他又看到了無雙,無雙臉上帶笑,牽著孩童的手,他喊她:“無雙……”

但是無雙卻沒有理他,而是牽著孩童,踏上小舟,老者撐著舟,咯吱咯吱,小舟慢慢消失在他眼前。

白霧漸漸散去,他終於看清那條河流,那是一條極寬的河,河邊豎著一個石碑:“黃泉。”

-

蕭讓陡然驚醒。

他一醒,胸口就一陣劇痛襲來,他側身,吐出一大口鮮血。

身邊守著的親兵欣喜異常,吳鉤也喜出望外:“君侯醒了?”

蕭讓卻喃喃道:“我不能死……我死了……她也活不了了……”

親兵們面面相覷,只有吳鉤心知肚明,吳鉤將人都打發走,自己則稟報道:“君侯,公主無事。”

蕭讓臉色蒼白,一字一句道:“封鎖消息,不許和任何人透露是公主傷了我。”

“是……”

“你去趟雲夢,將一萬鷹鳶軍帶回來。”

吳鉤明白,蕭讓是怕自己受傷的消息傳到鷹鳶軍中,引起雲夢的鷹鳶軍嘩變,他神情覆雜,拱手道:“是。”

-

蕭讓未死的消息,也很快傳到了無雙耳中,蘅因小心翼翼和她稟報的時候,她臉色沒有絲毫異樣,而是道:“知道了。”
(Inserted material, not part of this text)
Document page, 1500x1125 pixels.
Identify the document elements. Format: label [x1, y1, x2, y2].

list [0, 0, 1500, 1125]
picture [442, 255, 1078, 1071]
好人不長命,禍害遺千年,也是,蕭讓這般的禍害,怎麽可能這麽輕易就死呢?

她只恨當時的劍刺偏了一點,否則,就不會讓他還有機會活下來。

下人又來稟報,說鷹鳶軍副將吳鉤求見。

無雙雖不想見鷹鳶軍的人,但是吳鉤在她還是阿妧的時候,對她十分照顧,因此她便答應見吳鉤。

吳鉤是來帶走一萬鷹鳶軍的,無雙道:“我傷了蕭讓,蕭讓自然不願讓鷹鳶軍再留在我雲夢,要走便走吧。”
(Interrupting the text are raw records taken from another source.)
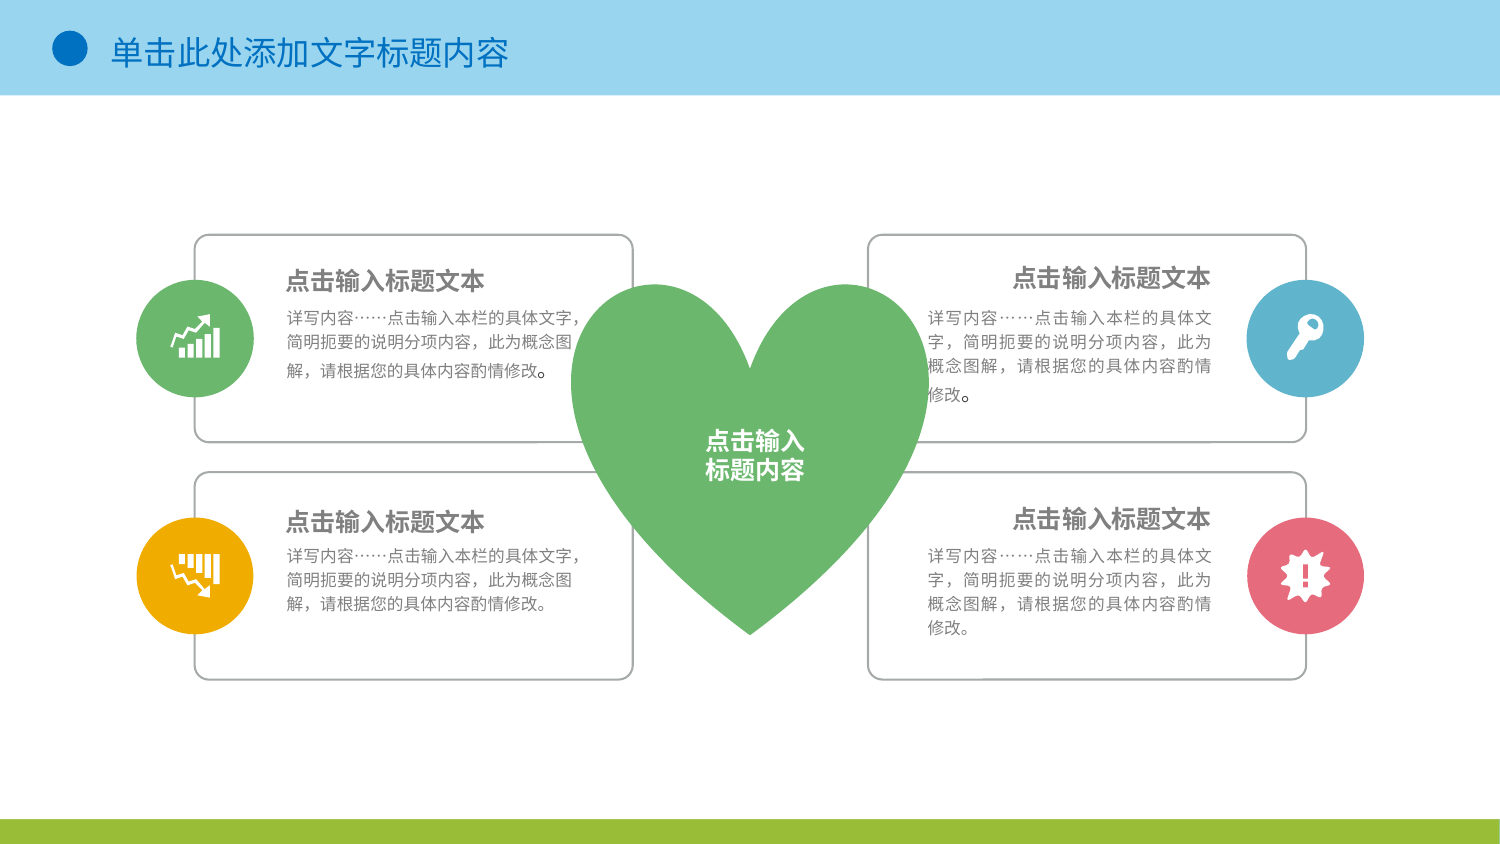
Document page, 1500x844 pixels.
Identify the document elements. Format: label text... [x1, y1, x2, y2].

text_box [136, 517, 254, 635]
text_box 点击输入标题文本 [982, 252, 1213, 302]
text_box [571, 284, 929, 636]
text_box 详写内容……点击输入本栏的具体文字，简明扼要的说明分项内容，此为概念图解，请根据您的具体内容酌情修改。 [286, 541, 573, 602]
text_box 详写内容……点击输入本栏的具体文字，简明扼要的说明分项内容，此为概念图解，请根据您的具体内容酌情修改。 [927, 303, 1213, 367]
text_box [1280, 549, 1331, 603]
text_box [1247, 517, 1365, 635]
text_box 点击输入标题文本 [285, 493, 516, 544]
text_box [867, 472, 1307, 680]
text_box 点击输入标题文本 [285, 252, 516, 302]
text_box 点击输入标题内容 [702, 415, 809, 494]
text_box [194, 472, 633, 680]
text_box 详写内容……点击输入本栏的具体文字，简明扼要的说明分项内容，此为概念图解，请根据您的具体内容酌情修改。 [286, 303, 573, 367]
picture [0, 820, 1500, 844]
picture [0, 0, 1500, 95]
text_box 点击输入标题文本 [982, 493, 1213, 544]
text_box [867, 234, 1307, 443]
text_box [135, 279, 255, 398]
text_box [194, 234, 633, 443]
text_box 详写内容……点击输入本栏的具体文字，简明扼要的说明分项内容，此为概念图解，请根据您的具体内容酌情修改。 [927, 541, 1213, 602]
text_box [1246, 279, 1365, 398]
吳鉤一時無言,半晌,才道:“或許,君侯是怕鷹鳶軍護主心切,傷了公主,才讓屬下帶鷹鳶軍回去。”

“這是他親口告訴你的嗎?”

吳鉤楞住,蕭讓的確沒有親口告訴他,他搖了搖頭,無雙嗤道:“所以這也不過是你的揣測罷了。”

吳鉤默然,無雙道:“吳鉤大哥,你也走吧,不必為蕭讓說話了,我今日不殺他,來日,我定要殺他的。”

吳鉤訥訥,他道:“其實三年前的事,也許另有隱情。”

無雙看向他,吳鉤道:“三年前,公主被姜焱帶走的時候,我因為幫公主逃走,被君侯關了起來,一個月後,君侯才放我出來,我也曾問君侯,我背叛了他,他為什麽不殺我,反而要放我,還讓我繼續做鷹鳶軍的副將?但是君侯,卻什麽都沒說。”
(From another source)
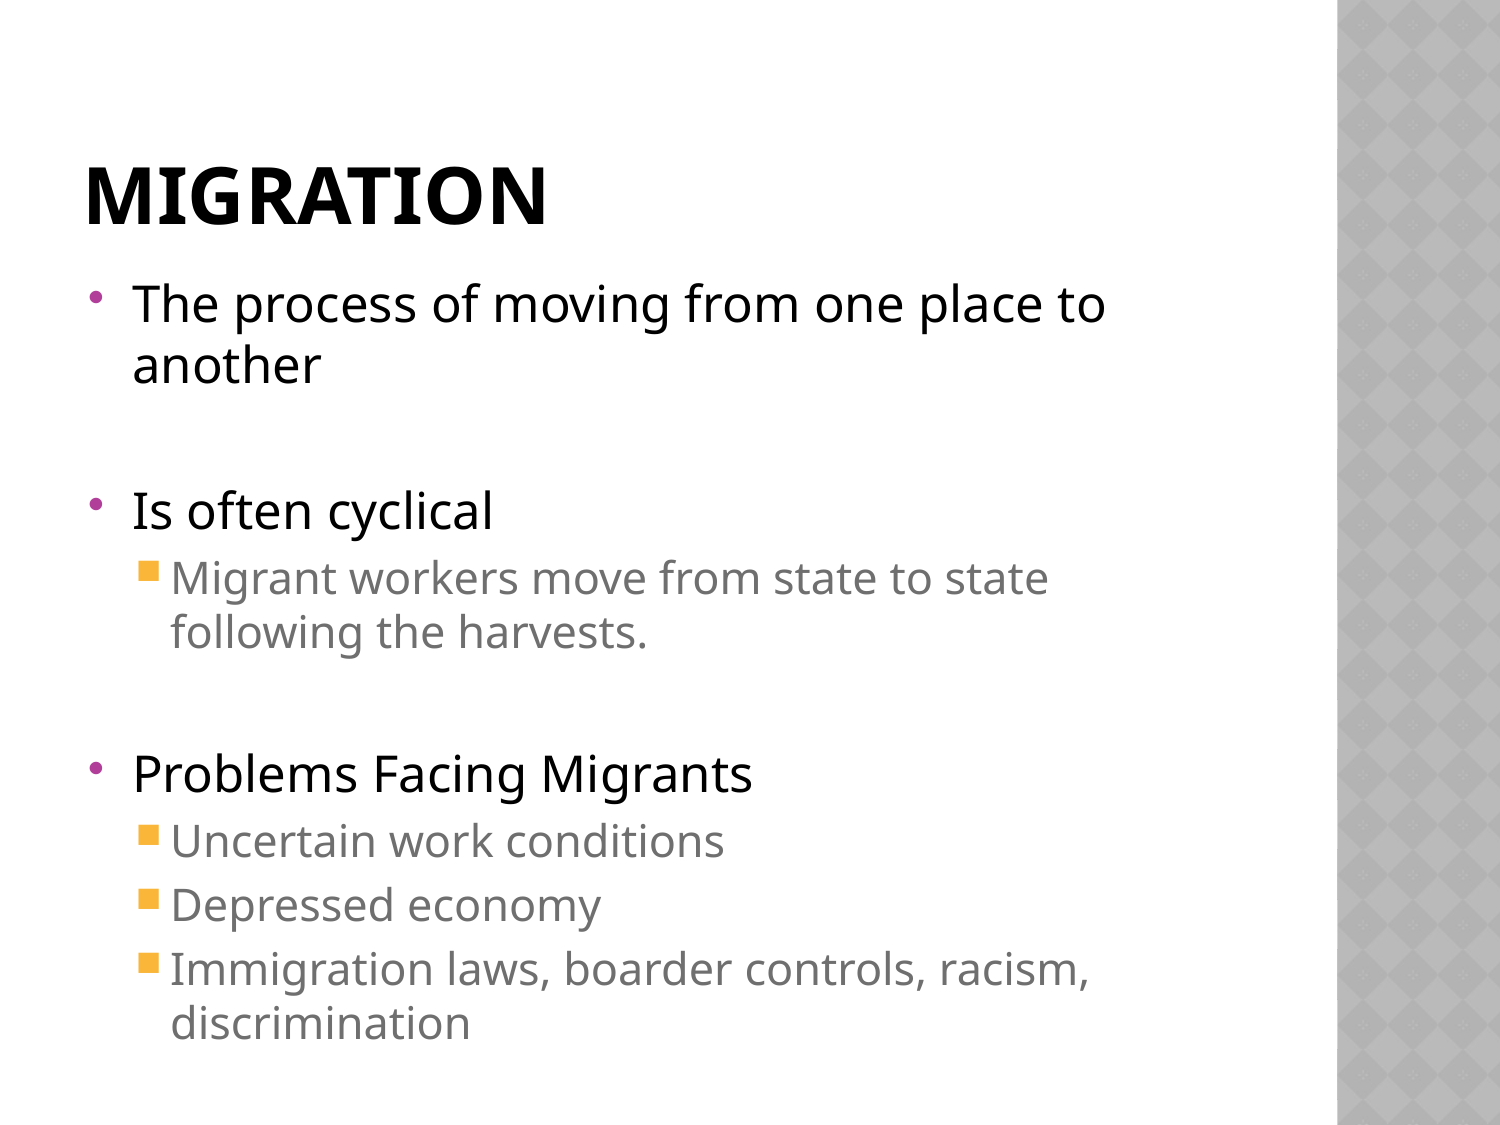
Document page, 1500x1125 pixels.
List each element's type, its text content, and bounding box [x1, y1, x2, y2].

list The process of moving from one place to another Is often cyclical Migrant workers move from state to state following the harvests. Problems Facing Migrants Uncertain work conditions Depressed economy Immigration laws, boarder controls, racism, discrimination [75, 264, 1263, 1059]
title Migration [75, 52, 1263, 240]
他道:“如若君侯真的對公主如此無情,那麽我為了公主背叛君侯,他是一定會殺我的,他不殺我,只能說他心裏是有公主的,他也覺得,我幫助公主逃亡,其實是沒有過錯的,所以君侯才沒有懲戒我。”

“這是蕭讓讓你說的嗎?”

吳鉤一怔,他忙搖頭:“不,君侯並沒有吩咐屬下什麽。”

“那這些話,是他親口告訴你的嗎?”

“沒有。”吳鉤又是搖頭:“這是屬下的揣測。”

“又是揣測。”無雙冷笑:“如果他真的對我有情,為什麽要拿我換姜雲曦的骨灰?為什麽明知道我落到姜焱手中會死,還是將我送給姜焱?為什麽要親手殺死我的孩子?”

她一連發問,吳鉤已是啞口無言,半晌,才道:“屬下也不知,但屬下在君侯身邊七年,對他的脾性,還是略知一二的,也許,他真的有苦衷。”

“吳鉤大哥,你走吧。”無雙已不想再聽了:“我已經不想再聽到蕭讓二字了,你回去轉告他,只要我不死,我就一定會向他報仇雪恨的。”

“公主……”

吳鉤還想再說什麽,無雙打斷他:“看在你以前對我的照顧份上,你走吧,再提蕭讓二字,就休怪我無情了。”

吳鉤沒有辦法,只好咽下到嘴邊的話,拱手告退。

踏出門檻的時候,他忍不住回頭望了眼無雙。

無雙撐著頭,閉著眼,她此刻雖然貴為公主,衣著華貴,滿頭珠翠,但看起來,卻仍然是三年前,那個心如死灰傷心痛苦的奴婢阿妧。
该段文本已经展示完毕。